*Task goal:* Set down the records again. Every word and mark must match exactly.
BEGIN
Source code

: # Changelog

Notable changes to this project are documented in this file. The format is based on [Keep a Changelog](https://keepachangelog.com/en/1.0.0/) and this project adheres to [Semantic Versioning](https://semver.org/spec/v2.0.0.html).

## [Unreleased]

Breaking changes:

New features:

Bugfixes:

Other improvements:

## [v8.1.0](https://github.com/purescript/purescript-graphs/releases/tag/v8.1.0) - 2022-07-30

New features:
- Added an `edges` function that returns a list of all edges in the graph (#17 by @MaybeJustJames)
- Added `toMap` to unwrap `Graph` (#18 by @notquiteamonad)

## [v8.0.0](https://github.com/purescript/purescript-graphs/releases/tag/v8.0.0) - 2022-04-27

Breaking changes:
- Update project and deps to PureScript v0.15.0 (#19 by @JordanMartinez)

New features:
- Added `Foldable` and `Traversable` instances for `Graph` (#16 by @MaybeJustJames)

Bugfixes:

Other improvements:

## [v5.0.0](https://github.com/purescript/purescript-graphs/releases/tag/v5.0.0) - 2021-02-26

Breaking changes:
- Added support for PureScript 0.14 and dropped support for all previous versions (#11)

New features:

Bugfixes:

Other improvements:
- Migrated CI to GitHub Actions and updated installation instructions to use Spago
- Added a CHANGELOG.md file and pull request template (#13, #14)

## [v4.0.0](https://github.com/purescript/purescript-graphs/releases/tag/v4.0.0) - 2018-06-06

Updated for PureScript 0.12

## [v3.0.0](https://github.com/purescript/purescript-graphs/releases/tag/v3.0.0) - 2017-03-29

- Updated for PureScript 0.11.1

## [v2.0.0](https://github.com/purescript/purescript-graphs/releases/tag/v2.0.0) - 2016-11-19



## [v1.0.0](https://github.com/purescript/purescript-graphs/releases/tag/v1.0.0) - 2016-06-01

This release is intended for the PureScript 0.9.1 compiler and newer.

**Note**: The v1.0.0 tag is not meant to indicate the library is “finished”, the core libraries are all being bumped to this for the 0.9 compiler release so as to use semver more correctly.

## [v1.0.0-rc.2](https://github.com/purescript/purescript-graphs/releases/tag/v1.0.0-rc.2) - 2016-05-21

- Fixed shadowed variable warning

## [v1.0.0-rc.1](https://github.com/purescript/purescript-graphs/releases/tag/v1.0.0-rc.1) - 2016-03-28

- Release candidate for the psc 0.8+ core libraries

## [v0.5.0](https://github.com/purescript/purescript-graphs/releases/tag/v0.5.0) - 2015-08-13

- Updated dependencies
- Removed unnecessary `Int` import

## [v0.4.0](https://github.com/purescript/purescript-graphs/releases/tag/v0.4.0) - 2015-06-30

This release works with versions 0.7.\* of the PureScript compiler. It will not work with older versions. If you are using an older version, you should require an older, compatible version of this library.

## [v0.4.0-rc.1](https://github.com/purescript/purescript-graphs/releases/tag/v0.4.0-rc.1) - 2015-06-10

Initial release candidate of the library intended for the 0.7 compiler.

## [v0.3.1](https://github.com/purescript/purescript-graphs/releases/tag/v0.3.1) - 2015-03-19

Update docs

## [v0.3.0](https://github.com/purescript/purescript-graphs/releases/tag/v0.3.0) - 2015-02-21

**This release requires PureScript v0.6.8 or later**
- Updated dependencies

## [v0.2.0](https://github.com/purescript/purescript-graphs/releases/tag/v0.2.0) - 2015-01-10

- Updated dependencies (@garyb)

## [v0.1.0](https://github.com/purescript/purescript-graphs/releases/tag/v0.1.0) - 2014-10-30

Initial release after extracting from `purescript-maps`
END
*Answer section:*
Source code

: # Changelog

Notable changes to this project are documented in this file. The format is based on [Keep a Changelog](https://keepachangelog.com/en/1.0.0/) and this project adheres to [Semantic Versioning](https://semver.org/spec/v2.0.0.html).

## [Unreleased]

Breaking changes:

New features:

Bugfixes:

Other improvements:

## [v8.1.0](https://github.com/purescript/purescript-graphs/releases/tag/v8.1.0) - 2022-07-30

New features:
- Added an `edges` function that returns a list of all edges in the graph (#17 by @MaybeJustJames)
- Added `toMap` to unwrap `Graph` (#18 by @notquiteamonad)

## [v8.0.0](https://github.com/purescript/purescript-graphs/releases/tag/v8.0.0) - 2022-04-27

Breaking changes:
- Update project and deps to PureScript v0.15.0 (#19 by @JordanMartinez)

New features:
- Added `Foldable` and `Traversable` instances for `Graph` (#16 by @MaybeJustJames)

Bugfixes:

Other improvements:

## [v5.0.0](https://github.com/purescript/purescript-graphs/releases/tag/v5.0.0) - 2021-02-26

Breaking changes:
- Added support for PureScript 0.14 and dropped support for all previous versions (#11)

New features:

Bugfixes:

Other improvements:
- Migrated CI to GitHub Actions and updated installation instructions to use Spago
- Added a CHANGELOG.md file and pull request template (#13, #14)

## [v4.0.0](https://github.com/purescript/purescript-graphs/releases/tag/v4.0.0) - 2018-06-06

Updated for PureScript 0.12

## [v3.0.0](https://github.com/purescript/purescript-graphs/releases/tag/v3.0.0) - 2017-03-29

- Updated for PureScript 0.11.1

## [v2.0.0](https://github.com/purescript/purescript-graphs/releases/tag/v2.0.0) - 2016-11-19



## [v1.0.0](https://github.com/purescript/purescript-graphs/releases/tag/v1.0.0) - 2016-06-01

This release is intended for the PureScript 0.9.1 compiler and newer.

**Note**: The v1.0.0 tag is not meant to indicate the library is “finished”, the core libraries are all being bumped to this for the 0.9 compiler release so as to use semver more correctly.

## [v1.0.0-rc.2](https://github.com/purescript/purescript-graphs/releases/tag/v1.0.0-rc.2) - 2016-05-21

- Fixed shadowed variable warning

## [v1.0.0-rc.1](https://github.com/purescript/purescript-graphs/releases/tag/v1.0.0-rc.1) - 2016-03-28

- Release candidate for the psc 0.8+ core libraries

## [v0.5.0](https://github.com/purescript/purescript-graphs/releases/tag/v0.5.0) - 2015-08-13

- Updated dependencies
- Removed unnecessary `Int` import

## [v0.4.0](https://github.com/purescript/purescript-graphs/releases/tag/v0.4.0) - 2015-06-30

This release works with versions 0.7.\* of the PureScript compiler. It will not work with older versions. If you are using an older version, you should require an older, compatible version of this library.

## [v0.4.0-rc.1](https://github.com/purescript/purescript-graphs/releases/tag/v0.4.0-rc.1) - 2015-06-10

Initial release candidate of the library intended for the 0.7 compiler.

## [v0.3.1](https://github.com/purescript/purescript-graphs/releases/tag/v0.3.1) - 2015-03-19

Update docs

## [v0.3.0](https://github.com/purescript/purescript-graphs/releases/tag/v0.3.0) - 2015-02-21

**This release requires PureScript v0.6.8 or later**
- Updated dependencies

## [v0.2.0](https://github.com/purescript/purescript-graphs/releases/tag/v0.2.0) - 2015-01-10

- Updated dependencies (@garyb)

## [v0.1.0](https://github.com/purescript/purescript-graphs/releases/tag/v0.1.0) - 2014-10-30

Initial release after extracting from `purescript-maps`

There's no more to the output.